Club Meeting: 12 December 2018
Report by Murray Wilton
President (not for life) Ian Connelly was the last presenter for 2018. He chose a challenging and difficult subject, German ring-turning, about which very little is known. In fact, if you Google it you will get few hits unless you go to a German site (<www.reifentiere.de>) and have enough German language to interpret what you see. However, the associated YouTube videos are so shielded by the turner that it’s almost impossible to see what’s going on. Ian’s presentation was inspired by a German ring-turning inspired piece he won at auction at this year’s Symposium, a New Zealand fantail, turned and carved from a bowl round by expert Derek Weidman. With little to follow in the way of plans or instructions, Ian worked out the detail for himself.
Displaying his turning skills, Ian started with a 250 X 250 mm square of kahikatea, not even rounded with the bandsaw. As he said, he could have cut the corners off, but intrepid and skilled turners don’t need to do that. Ian reminded novice turners to ensure the mounting screw is tight up against the flange and firmly and evenly snug against the chuck. If not it will be moved by centrifugal force and nothing will work after that.
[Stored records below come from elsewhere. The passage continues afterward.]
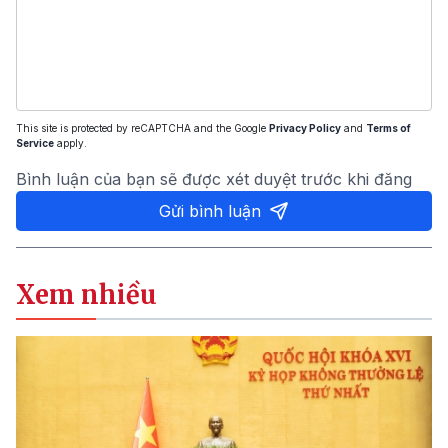
This site is protected by reCAPTCHA and the Google
Privacy Policy
and
Terms of
Service
apply.
Bình luận của bạn sẽ được xét duyệt trước khi đăng
Gửi bình luận
Xem nhiều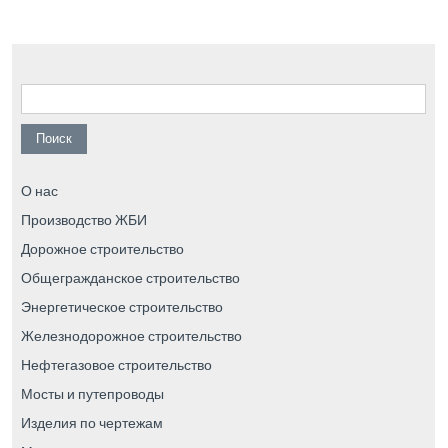
Найти:
О нас
Производство ЖБИ
Дорожное строительство
Общегражданское строительство
Энергетическое строительство
Железнодорожное строительство
Нефтегазовое строительство
Мосты и путепроводы
Изделия по чертежам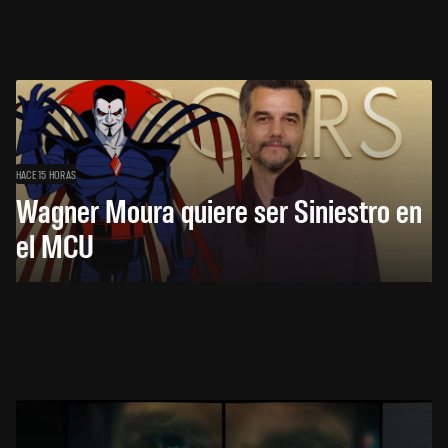
HACE 15 HORAS
Wagner Moura quiere ser Siniestro en
el MCU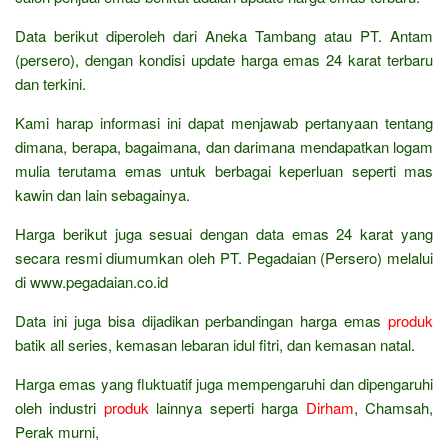
Data berikut diperoleh dari Aneka Tambang atau PT. Antam
(persero), dengan kondisi update harga emas 24 karat terbaru
dan terkini.
Kami harap informasi ini dapat menjawab pertanyaan tentang
dimana, berapa, bagaimana, dan darimana mendapatkan logam
mulia terutama emas untuk berbagai keperluan seperti mas
kawin dan lain sebagainya.
Harga berikut juga sesuai dengan data emas 24 karat yang
secara resmi diumumkan oleh PT. Pegadaian (Persero) melalui
di www.pegadaian.co.id
Data ini juga bisa dijadikan perbandingan harga emas
produk
batik all series, kemasan lebaran idul fitri, dan kemasan natal.
Harga emas yang fluktuatif juga mempengaruhi dan dipengaruhi
oleh industri
produk
lainnya seperti harga
Dirham
, Chamsah,
Perak murni,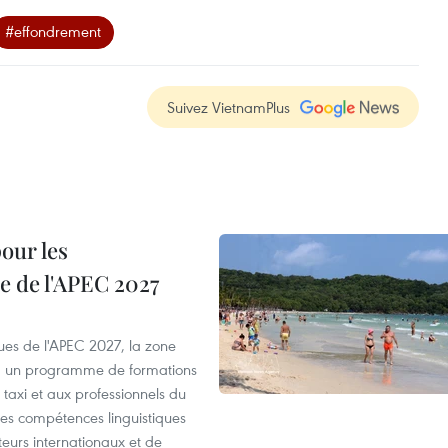
#effondrement
Suivez VietnamPlus
our les
e de l'APEC 2027
es de l'APEC 2027, la zone
, un programme de formations
taxi et aux professionnels du
r les compétences linguistiques
iteurs internationaux et de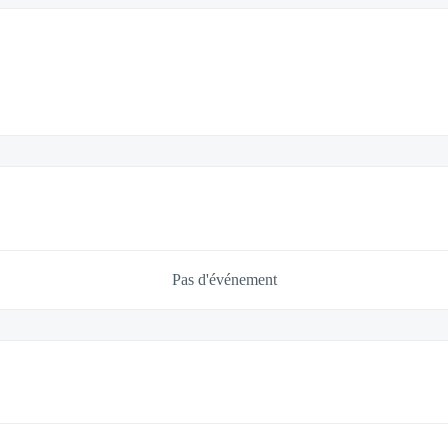
Pas d'événement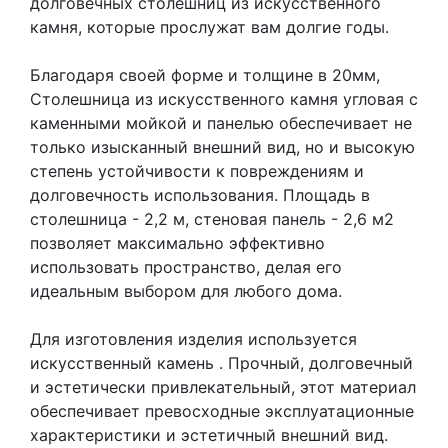
долговечных столешниц из искусственного
камня, которые прослужат вам долгие годы.
Благодаря своей форме и толщине в 20мм,
Столешница из искусственного камня угловая с
каменными мойкой и панелью обеспечивает не
только изысканный внешний вид, но и высокую
степень устойчивости к повреждениям и
долговечность использования. Площадь в
столешница - 2,2 м, стеновая панель - 2,6 м2
позволяет максимально эффективно
использовать пространство, делая его
идеальным выбором для любого дома.
Для изготовления изделия используется
искусственный камень
. Прочный, долговечный
и эстетически привлекательный, этот материал
обеспечивает превосходные эксплуатационные
характеристики и эстетичный внешний вид.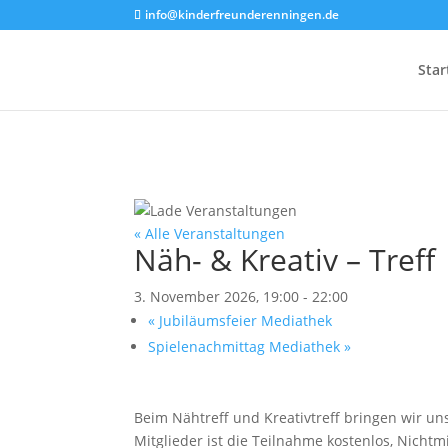
info@kinderfreunderenningen.de
Star
« Alle Veranstaltungen
Näh- & Kreativ – Treff
3. November 2026, 19:00
-
22:00
«
Jubiläumsfeier Mediathek
Spielenachmittag Mediathek
»
Beim Nähtreff und Kreativtreff bringen wir un
Mitglieder ist die Teilnahme kostenlos, Nicht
Using a large bowl gouge (Ian showed us an even more massive tool but didn’t use that one) and running the lathe at 600 rpm, Ian transformed a perfect square to a round in minutes, rounding off the inner and outer edges to make the next steps safer. Next a wedge is removed from the round, using a band saw, and a profile of a kiwi is glued to one face. The extremities of the kiwi shape (feet, body curves, beak) are marked on the round and then turning from the face side with a bowl gouge begins. Frequent stops are needed to ensure that the shape is being correctly followed.
The completed kiwi is then cut out from the round and can be finished with the dremel or carving tools. Alternatively the kiwi can be left 2-dimensional and used as hangings on the Christmas tree or other ornamental possibilities. Multiple kiwi or other animals or shapes can be turned from one round.
Definitely something quite different and certainly a challenge.